Originally Posted by Marauder_Pilot
The thing is, you can still do the vast majority of repairs in your garage. The idea that you have to work with an ECU or something every time you fix a car is...well, false.
Is it as easy? No. And it takes a little more training now. But anybody committed to wrenching in their own driveways still can.
And, statistically, you have a much lower chance of actually needing to do any in-driveway repairs now anyways.
As for your 41-MPG Super Beetle...probably true. But the new Dodge Dart will do the same thing, but it'll also seat four comfortably with a large trunk, accelerate faster than continental drift (I've driven Super Beetles, there are a lot of words I'd use to describe them and fast is the absolute last) and give you a decent chance to survive in a collision.
A modern car is 13% cheaper to maintain now compared to 1997
, and will last longer than any vehicle in history
Your CJ-7 is definitely easier to work on than your JK. But your JK won't need to be worked on as often in the first place.
There are many cars on the road today will go their entire lives without needing anything but brake pads, tires and fan belts-parts that you can easily fix in your garage (Having just done all of the above on an '04 Honda Civic and an '02 Toyota Tundra last weekend).
That's funny. I just traded in a Chevy HHR to get my JK that needed front end work every year from the first year I got it to the last. Now luckily the first five years were under warranty, I paid it off in 4 years and that last year and few months I had it I spent wishing I had traded it the day it was paid off. It just had a coil spring crap out and that was the last straw. I went back and checked the receipts. It was EVERY YEAR. Almost a grand a year in front end repairs. In a two year span it needed the same parts replaced twice. Do you know what the GM service manager's response was? "Do you drive down any steep hills? If so, you shouldn't do that." Yeah, progress.

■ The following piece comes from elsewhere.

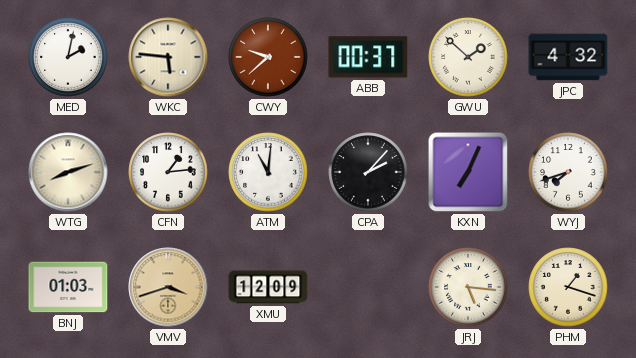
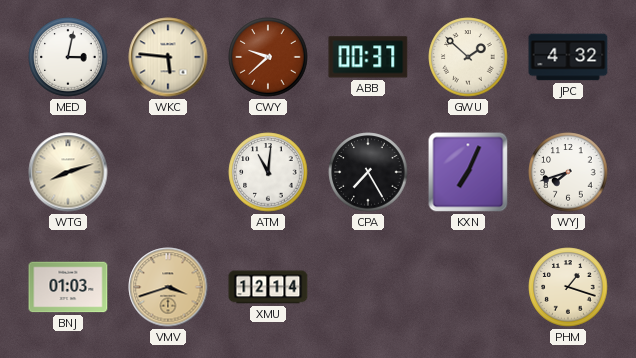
MED: 2:02 -> 3:02
CFN: 1:14 -> none
CPA: 2:07 -> 7:25
XMU: 12:09 -> 12:14
JRJ: 5:16 -> none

My girl used to work at a Ford dealer as their parts order clerk/service cashier. You can believe all the industry and government propaganda you like, but I've owned cars that range in year from 1967 to 2012, and both my girl's professional experience and my personal experience say the only thing you have right is that older cars were easier to work on. Can you imagine buying a car that had chronic front end and suspension failure from the day it was new in 1967, hell, in 1987?
Of course these articles are going to tell you that all this computerized management is good for your vehicle, and that it's "for your own good". I'm sure it's also a coincidence that vehicles the vast majority of the time suffer serious problems just after their warranty runs out.
I can give you a list of vehicles I owned that got over 100k miles put on them, by me, without needing anywhere near the maintenance that my girl saw on a daily basis from the late model offerings in the 3 years she worked at that shop, or with my 07 HHR, or 01 Taurus. Anywhere from my 79 Thunderbird to a crappy little 92 Cavalier.
You can site all the articles you want from industry sources, but the reality that they now sell "repair insurance" is pretty damn telling. Jmo, of course.